SUPPLIED DATA: Begin

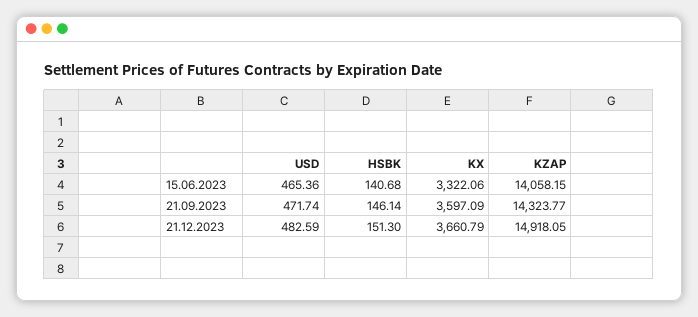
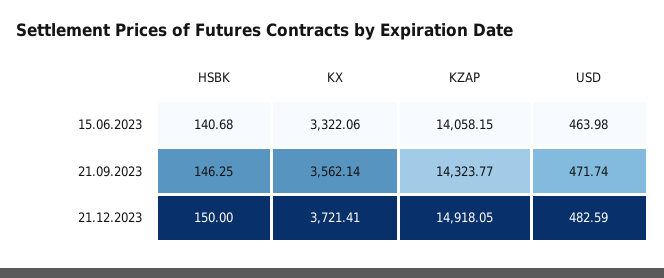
USD, 15.06.2023: 465.36 -> 463.98
HSBK, 21.09.2023: 146.14 -> 146.25
KX, 21.09.2023: 3597.09 -> 3562.14
HSBK, 21.12.2023: 151.3 -> 150
KX, 21.12.2023: 3660.79 -> 3721.41

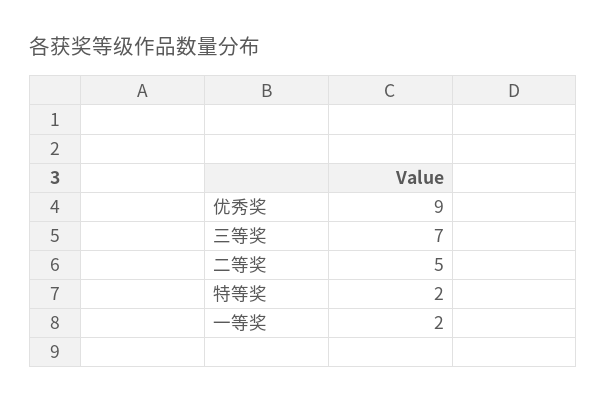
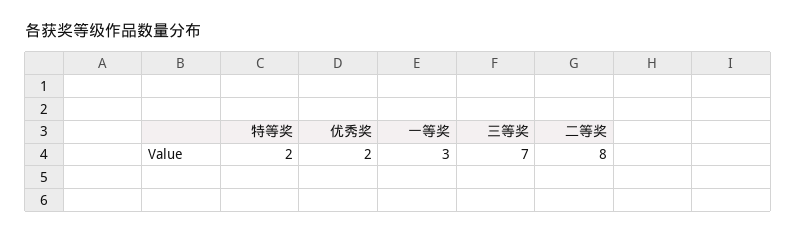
优秀奖: 9 -> 2
二等奖: 5 -> 8
一等奖: 2 -> 3

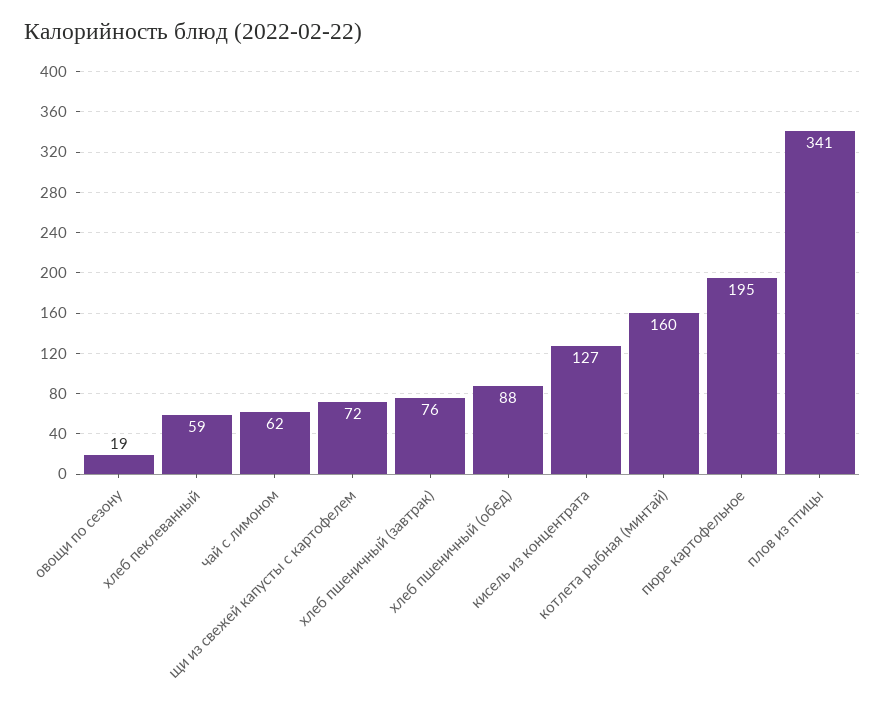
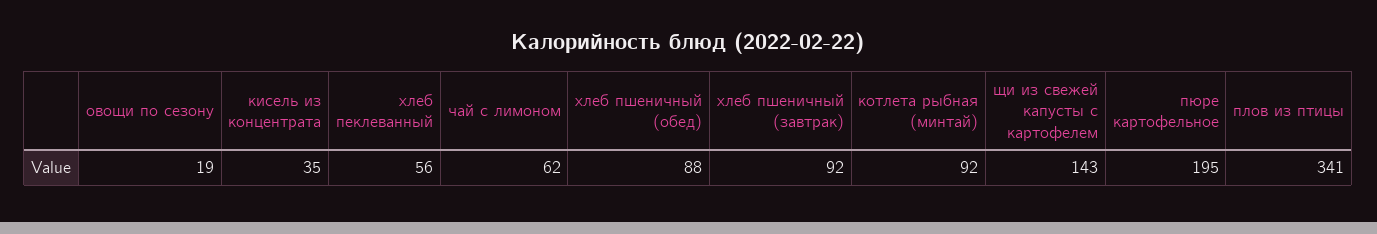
хлеб пеклеванный: 59 -> 56
щи из свежей капусты с картофелем: 72 -> 143
хлеб пшеничный (завтрак): 76 -> 92
кисель из концентрата: 127 -> 35
котлета рыбная (минтай): 160 -> 92

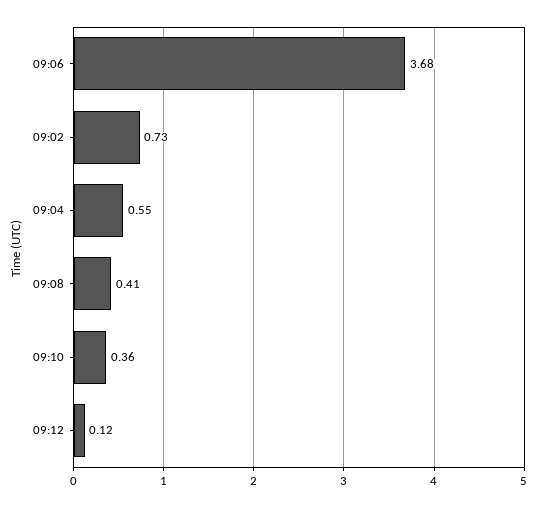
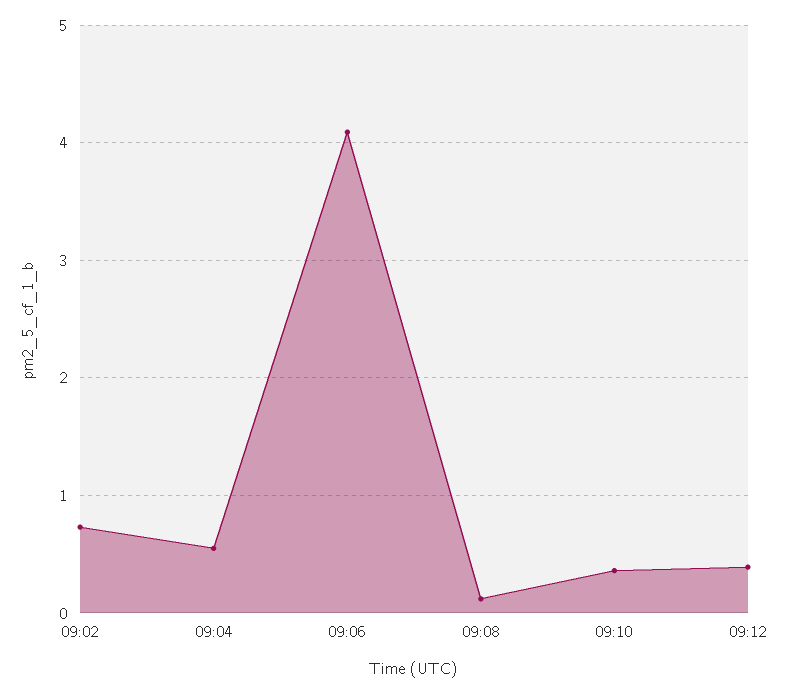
09:06: 3.68 -> 4.1
09:08: 0.41 -> 0.1
09:12: 0.12 -> 0.4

SUPPLIED DATA: End

▸ YOUR OBJECTIVE
Repeat the lines of the records verbatim, starting at the line containing "一等奖: 2 -> 3" and stopping after the final line. Images stay out.

▸ EXERCISE SOLUTION
一等奖: 2 -> 3

хлеб пеклеванный: 59 -> 56
щи из свежей капусты с картофелем: 72 -> 143
хлеб пшеничный (завтрак): 76 -> 92
кисель из концентрата: 127 -> 35
котлета рыбная (минтай): 160 -> 92

09:06: 3.68 -> 4.1
09:08: 0.41 -> 0.1
09:12: 0.12 -> 0.4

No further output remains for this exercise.